The animal kingdom, yet undiscovered in its entirety and still fascinating for the researchers, includes, both on and inside the earth, water or air, vertebrates and invertebrates, some harmless, other dangerous.
Poisonous animals are living creatures that produce poisonous substances, both for individuals of other animal species, as well as for humans. Numerous species of poisonous animals are known in the world: approximately 600 species of venomous snakes, approximately 3,000 species of poisonous fishes etc.
Among the most poisonous creatures of the planet we may identify: The Southern Blue-Ringed Octopus (Hapalochlaena maculosa), The Golden Poison Frog (Phyllobates terribilis), The Box Jellyfish (Chironex fleckeri), and The Desert Taipan (Oxyuranus microlepidotus).
The Southern Blue-Ringed Octopus (Hapalochlaena maculosa) is represented on the stamp with the face value of Lei 3.50. It weights on average 38 grams, and can be found in rocky cliff areas, tidal basins etc., of the southern coast of Australia.
Despite its small size, up to 20 cm, the octopus from Hapalochlaena genus is known to be one of the most venomous marine animals on the planet. Its poison, for which no antidote was found, is 1,200 times stronger than cyanide, causing motor paralysis and respiratory arrest that may lead to heart attack. Despite of its venom, the Southern Blue-Ringed Octopus is a shy creature that camouflages until it feels challenged to attack.
The stamp with the face value of Lei 4 illustrates The Golden Poison Frog (Phyllobates terribilis), a sociable batracian that lives in small groups of five or six on the Pacific Coast of Colombia. The ideal living environment for this variety of frogs is represented by tropical forests located at an altitude of 100-200 m. The species, diurnal and predominantly terrestrial, is very sensitive to any form of anthropic pressure. With a length up to 45 mm, the frogs have a dorsal color of bright yellow, orange or metallic green, depending on the area they come from.
From the studies of the specialists, it resulted that the Golden Poison Frog contains one of the most toxic substances in the animal world; only the Conus snail’ venom is more powerful at an equal dose.
Its toxins, secreted by skin glands, are taken over by the body from food, respectively from certain insects. Due to extreme toxicity, the little frog has no natural enemies, except the snakes of Erythrolamprus epinephelus species, the only species immune to little frog’s toxin.
The poison of a single little frog is enough to kill two African elephants or 10-20 people.
Known for its extremely powerful venom, The Box Jellyfish (Chironex fleckeri) is illustrated on the stamp with the face value of Lei 4.50. Hosted mainly by the coastal waters of Australia and the Indo-Pacific area, The Box Jellyfish, like other Cubozoa class’ jellyfish, has a more complex nervous system than other jellyfish and integrates multiple sensory information having eyes capable of forming images and differentiating colors, as well as other sensory organs that help to detect the vibrations that can endanger it, and maintain its balance and orientation in the water.
This jellyfish is translucent, has a diameter of about 15-35 cm, and its 60 tentacles can reach up to 3 m long. Each tentacle contains millions of cells with small venomous thorns in the form of microscopic harpoons; cells have a trigger mechanism that plants the thorns in the prey.
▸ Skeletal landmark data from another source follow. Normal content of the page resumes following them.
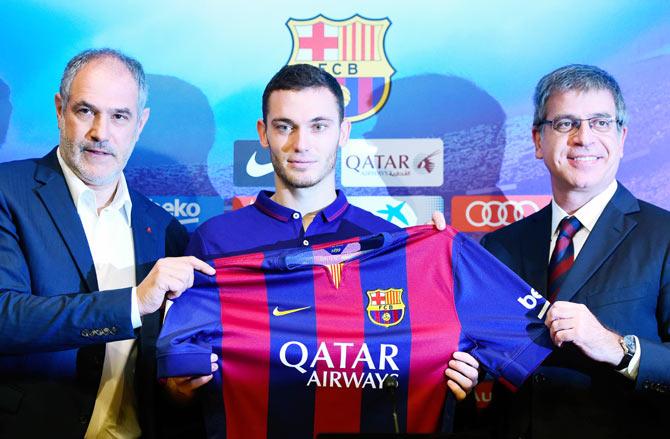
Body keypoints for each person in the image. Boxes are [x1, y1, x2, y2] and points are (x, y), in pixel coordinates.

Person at [165, 63, 480, 426]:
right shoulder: (214, 240)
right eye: (285, 127)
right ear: (263, 133)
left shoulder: (387, 243)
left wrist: (456, 375)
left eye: (319, 126)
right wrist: (180, 387)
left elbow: (418, 359)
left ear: (343, 132)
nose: (301, 144)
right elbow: (177, 388)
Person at [0, 48, 214, 438]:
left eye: (119, 116)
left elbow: (157, 374)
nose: (101, 132)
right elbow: (4, 317)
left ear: (140, 123)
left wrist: (179, 393)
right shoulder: (7, 191)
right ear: (60, 109)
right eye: (85, 111)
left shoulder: (166, 230)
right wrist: (133, 303)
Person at [481, 64, 670, 438]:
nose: (584, 137)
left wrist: (618, 347)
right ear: (537, 140)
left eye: (600, 122)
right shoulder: (500, 246)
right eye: (566, 123)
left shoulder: (664, 237)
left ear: (622, 137)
Its sting is very painful, attacks the heart and the nervous system.
The Box Jellyfish is hunted by sea turtles, immune to the jellyfish venom.
The holder of the most powerful venom among all species of snakes that crawl on the Earth’s surface is The Desert Taipan (Oxyuranus microlepidotus) illustrated on the stamp having the face value of Lei 16, an endemic species for the arid and rocky areas of central and southern Australia. Large-sized and with a length of 1.8-2.5 m at maturity, the Desert Taipan adapts its coloring to the season, making it lighter in warm season and darker in the cold season.
According to some estimates, the taipan’s venom is about 70 times more powerful than the one of The King Cobra; he acts very fast. A single bite of it can kill about 110,000 mice, and a bitten man may die as early as 45 minutes. The venom affects the nervous system and paralyzes the respiratory system.
On the “First Day” Cover is illustrated The King Cobra (Ophiophagus hannah), the largest species among the venomous serpents, who usually reaches a length of 3-4 m, and the largest ones, nearly 6 m. We may find it in dense tropical rainforest regions, close to water, in Southeast Asia. Its name, which in Latin means “snakes eater”, is justified because it feeds only with snakes and lizards.
The King Cobra lives on the ground, is active diurnally and less frequently at night. It is monogamous, quite unusual in snakes, and oviparous, being the only snake species that builds a nest. The cobra venom contains powerful neurotoxins that, at a certain dose, are lethal to humans.
Romfilatelia expresses its gratitude to “Grigore Antipa” National Museum of Natural History from Bucharest for the documentary support given for this postage stamp issue.